Alhallak and around 50 female campaigners from both inside Syria and the refugee community, held a two-day meeting behind closed doors in the Swiss city Sunday and Monday.

The session was hosted by The Netherlands' embassy at the United Nations as well as UN Women, an agency of the world body, which underlined that the participants came from across the Syrian spectrum.

The head of UN Women, South Africa's former deputy president Phumzile Mlambo-Ngcuka, said the goal was to ensure that women form at least 30 percent of all the delegations at the looming peace talks.

The campaigners were due Tuesday to meet with Lakhdar Brahimi, the United Nations and Arab League envoy who has spent months trying to bring Syria's warring sides to the table.

The long-awaited Geneva II peace talks -- a follow-up to a meeting last year whose terms were never implemented -- are set to begin with an international conference on January 22 in the city of Montreux.

Two days later, they are scheduled to shift to Geneva itself, where Brahimi is to broker meetings between the Syrian authorities and the opposition.

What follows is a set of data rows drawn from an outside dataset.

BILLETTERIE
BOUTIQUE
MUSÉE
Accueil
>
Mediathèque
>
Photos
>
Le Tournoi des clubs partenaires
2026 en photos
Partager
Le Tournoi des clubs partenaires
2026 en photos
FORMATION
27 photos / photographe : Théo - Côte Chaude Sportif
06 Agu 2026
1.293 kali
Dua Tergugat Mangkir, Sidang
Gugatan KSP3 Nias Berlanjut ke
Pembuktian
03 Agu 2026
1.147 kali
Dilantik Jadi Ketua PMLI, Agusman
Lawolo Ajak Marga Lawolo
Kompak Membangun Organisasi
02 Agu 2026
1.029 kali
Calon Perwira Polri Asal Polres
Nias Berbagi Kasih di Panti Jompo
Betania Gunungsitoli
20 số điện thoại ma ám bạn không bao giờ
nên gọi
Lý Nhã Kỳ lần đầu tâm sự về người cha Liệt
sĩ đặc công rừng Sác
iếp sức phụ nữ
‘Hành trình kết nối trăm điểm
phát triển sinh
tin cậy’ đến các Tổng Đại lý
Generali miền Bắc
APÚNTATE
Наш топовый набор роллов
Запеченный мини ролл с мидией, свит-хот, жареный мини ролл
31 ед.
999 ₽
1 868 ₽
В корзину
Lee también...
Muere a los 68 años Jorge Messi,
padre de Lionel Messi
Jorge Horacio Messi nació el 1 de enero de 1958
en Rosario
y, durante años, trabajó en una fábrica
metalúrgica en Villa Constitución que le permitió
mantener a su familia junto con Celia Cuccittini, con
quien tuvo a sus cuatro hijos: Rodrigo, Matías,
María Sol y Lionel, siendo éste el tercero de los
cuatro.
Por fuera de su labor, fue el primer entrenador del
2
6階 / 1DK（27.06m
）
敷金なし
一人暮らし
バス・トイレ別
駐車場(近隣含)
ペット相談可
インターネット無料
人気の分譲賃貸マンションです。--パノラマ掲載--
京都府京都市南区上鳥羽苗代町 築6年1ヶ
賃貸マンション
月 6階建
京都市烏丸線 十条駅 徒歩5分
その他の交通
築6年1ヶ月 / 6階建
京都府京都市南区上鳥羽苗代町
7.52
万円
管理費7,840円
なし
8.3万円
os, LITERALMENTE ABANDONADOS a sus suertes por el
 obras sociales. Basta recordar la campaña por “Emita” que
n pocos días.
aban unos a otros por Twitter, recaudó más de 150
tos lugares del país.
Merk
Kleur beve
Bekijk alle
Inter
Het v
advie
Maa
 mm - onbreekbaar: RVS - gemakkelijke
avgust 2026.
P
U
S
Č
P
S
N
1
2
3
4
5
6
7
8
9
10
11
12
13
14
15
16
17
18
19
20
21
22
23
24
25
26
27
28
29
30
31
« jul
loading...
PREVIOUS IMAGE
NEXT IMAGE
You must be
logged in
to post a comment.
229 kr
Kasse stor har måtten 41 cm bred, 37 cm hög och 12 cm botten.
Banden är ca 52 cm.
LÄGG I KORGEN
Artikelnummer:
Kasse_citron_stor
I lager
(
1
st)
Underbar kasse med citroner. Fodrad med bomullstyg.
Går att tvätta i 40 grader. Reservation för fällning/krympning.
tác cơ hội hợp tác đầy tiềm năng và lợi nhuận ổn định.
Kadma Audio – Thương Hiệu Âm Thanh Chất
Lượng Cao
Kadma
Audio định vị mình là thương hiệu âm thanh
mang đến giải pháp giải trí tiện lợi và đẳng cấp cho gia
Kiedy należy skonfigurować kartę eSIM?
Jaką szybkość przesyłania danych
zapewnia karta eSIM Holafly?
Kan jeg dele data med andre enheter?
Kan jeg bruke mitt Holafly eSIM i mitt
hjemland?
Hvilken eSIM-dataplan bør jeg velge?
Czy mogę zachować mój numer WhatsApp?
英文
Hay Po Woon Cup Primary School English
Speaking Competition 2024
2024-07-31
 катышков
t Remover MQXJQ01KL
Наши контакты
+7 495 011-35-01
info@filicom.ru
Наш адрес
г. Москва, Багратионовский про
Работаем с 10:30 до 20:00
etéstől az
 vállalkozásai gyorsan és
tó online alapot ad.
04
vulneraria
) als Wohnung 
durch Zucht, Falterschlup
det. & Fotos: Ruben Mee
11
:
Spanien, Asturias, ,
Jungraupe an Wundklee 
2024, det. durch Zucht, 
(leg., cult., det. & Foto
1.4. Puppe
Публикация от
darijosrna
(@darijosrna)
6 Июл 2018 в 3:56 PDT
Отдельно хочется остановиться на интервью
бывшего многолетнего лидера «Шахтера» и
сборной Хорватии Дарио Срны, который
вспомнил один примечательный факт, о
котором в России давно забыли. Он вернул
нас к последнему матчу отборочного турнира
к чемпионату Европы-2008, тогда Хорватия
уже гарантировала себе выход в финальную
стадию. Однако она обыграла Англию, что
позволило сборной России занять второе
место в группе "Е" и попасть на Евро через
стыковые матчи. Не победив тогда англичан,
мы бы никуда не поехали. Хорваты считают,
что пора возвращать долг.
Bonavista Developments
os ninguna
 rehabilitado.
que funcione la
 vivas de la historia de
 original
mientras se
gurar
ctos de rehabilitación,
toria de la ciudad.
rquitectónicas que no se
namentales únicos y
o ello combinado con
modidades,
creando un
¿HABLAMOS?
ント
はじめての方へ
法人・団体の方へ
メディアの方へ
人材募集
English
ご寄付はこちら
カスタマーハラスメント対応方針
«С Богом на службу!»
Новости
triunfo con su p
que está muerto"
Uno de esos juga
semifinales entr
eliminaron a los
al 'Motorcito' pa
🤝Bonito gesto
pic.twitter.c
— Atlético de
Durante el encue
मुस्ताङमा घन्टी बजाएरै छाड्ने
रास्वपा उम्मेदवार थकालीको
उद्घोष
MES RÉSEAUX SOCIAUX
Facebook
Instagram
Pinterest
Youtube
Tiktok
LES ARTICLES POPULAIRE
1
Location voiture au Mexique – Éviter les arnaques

Given that women and children make up the overwhelming majority of the millions of Syrians driven from their homes by almost three years of bitter civil war, women must be involved in all levels of peace efforts, the campaigners said in a statement.

"If Geneva II doesn't work, we'll keep working to make Geneva III work, or Geneva IV or Geneva V," said Rafif Jouejati of the Local Coordination Committees network, which opposes the Syrian regime but has also been targeted by hardline Islamist rebels.

"We have come together as Syrian women looking to make peace... If Geneva II doesn't work, we will push the men who are making war to make peace," she added.